Abstract

This paper is dedicated to probing into the dynamic performances of industrial productivity across regions of transitional China, using the panel data of provincial level. Based on the approach by Kumbhakar (2000), TFP (total factor productivity) growth is decomposed into four components. The main results are as follows. First, since 1988, the industrial TFP growth has been commonly accelerated across regions, with a rising technical change rate as the principal impetus. Second, meanwhile, technical efficiency and factors’ allocative efficiency are deteriorated with scale efficiency switching from being retrogressive to being progressive. Third, although the SOE (state-owned enterprise) reform in the late 1990s has constituted a common shock to the industrial productivity, the eastern area with relatively few SOEs suffers the least from this policy enforcement.
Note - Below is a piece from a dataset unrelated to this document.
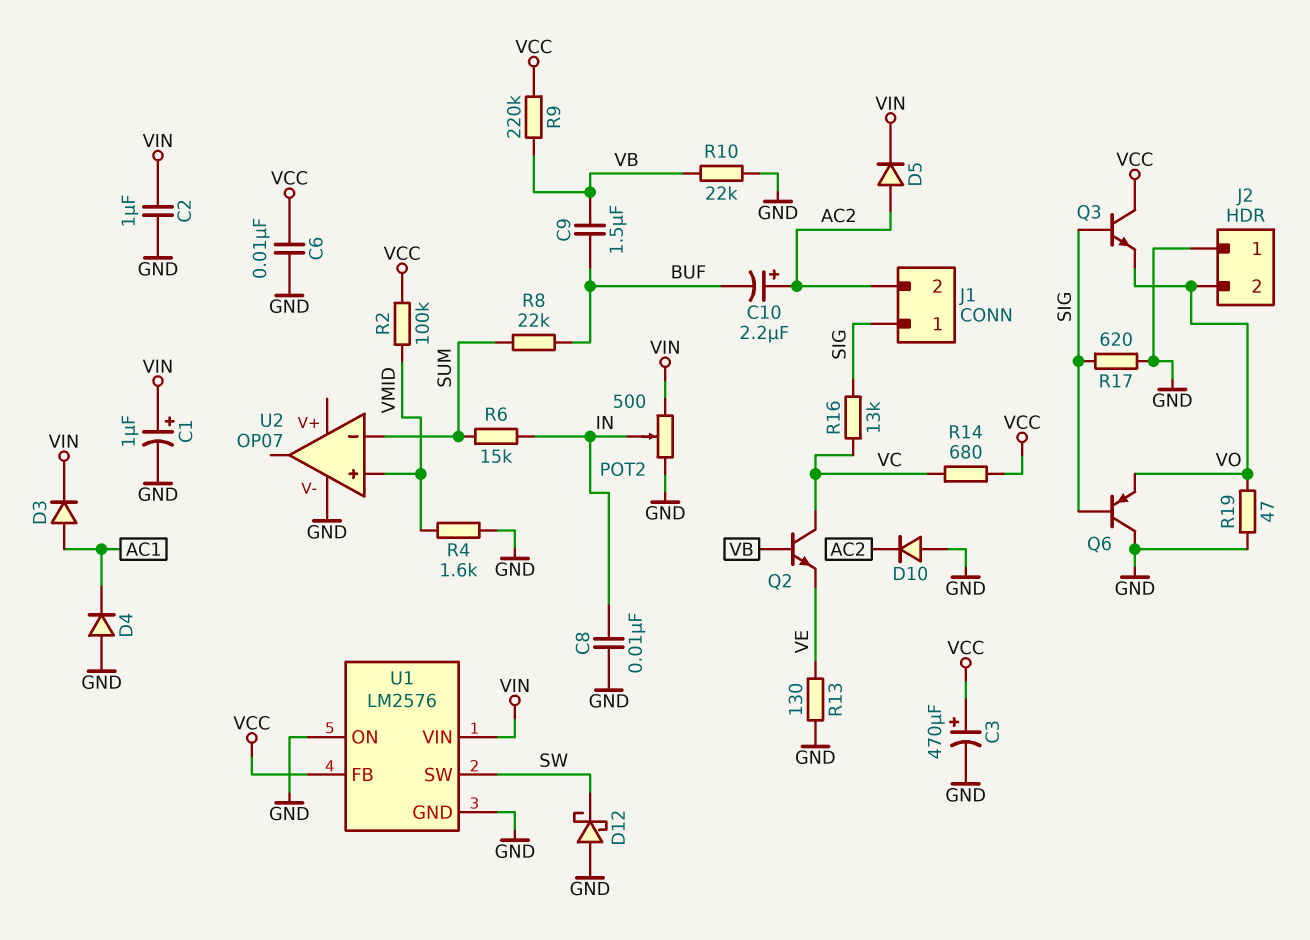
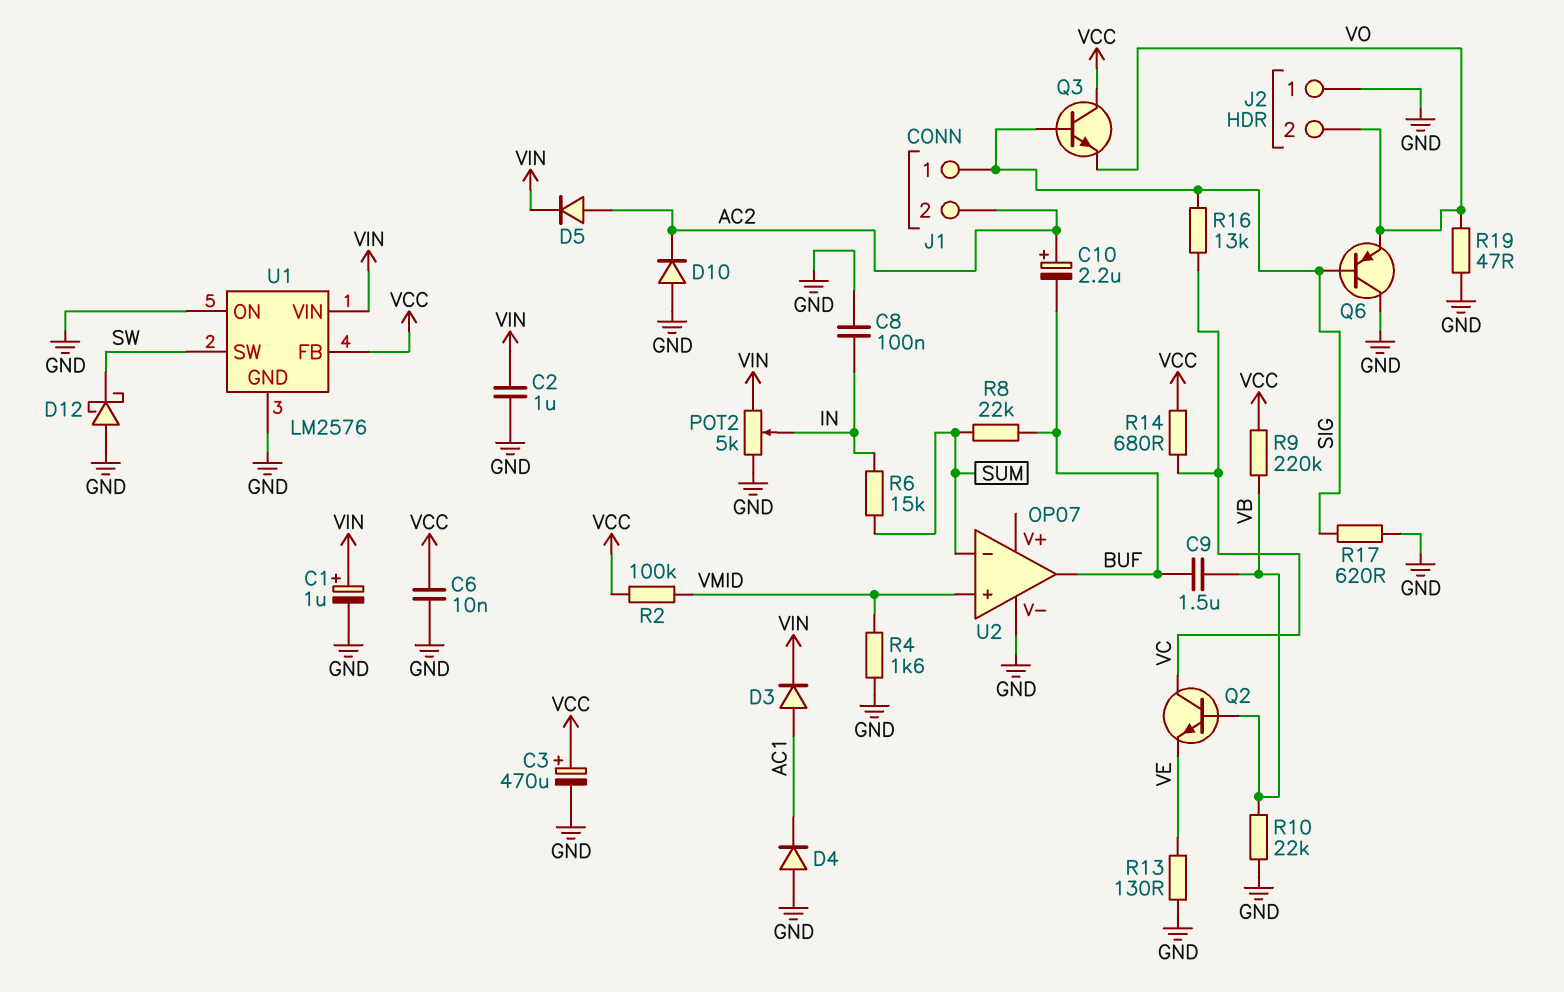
C8: 10nF (GND, IN) -> 100nF (GND, IN)
POT2: 500 (GND, VIN, wiper IN) -> 5k (GND, VIN, wiper IN)
U2 pin out: none -> BUF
Fourth, by exploring the sources of productivity differences, we further confirm that the institutional shock launched by SOE reform in the late 1990s is crucial for the enhancement of scale effects as well as the temporarily rapid decline of factors’ allocative efficiency; in addition, the educational level of the labor-force and the share of non-SOEs in the industrial output contribute positively to the acceleration of technical change and the improvement of allocative efficiency. The economic transition, accompanied by gradual institutional reforms, is reshaping the map of regional industrialization through various channels.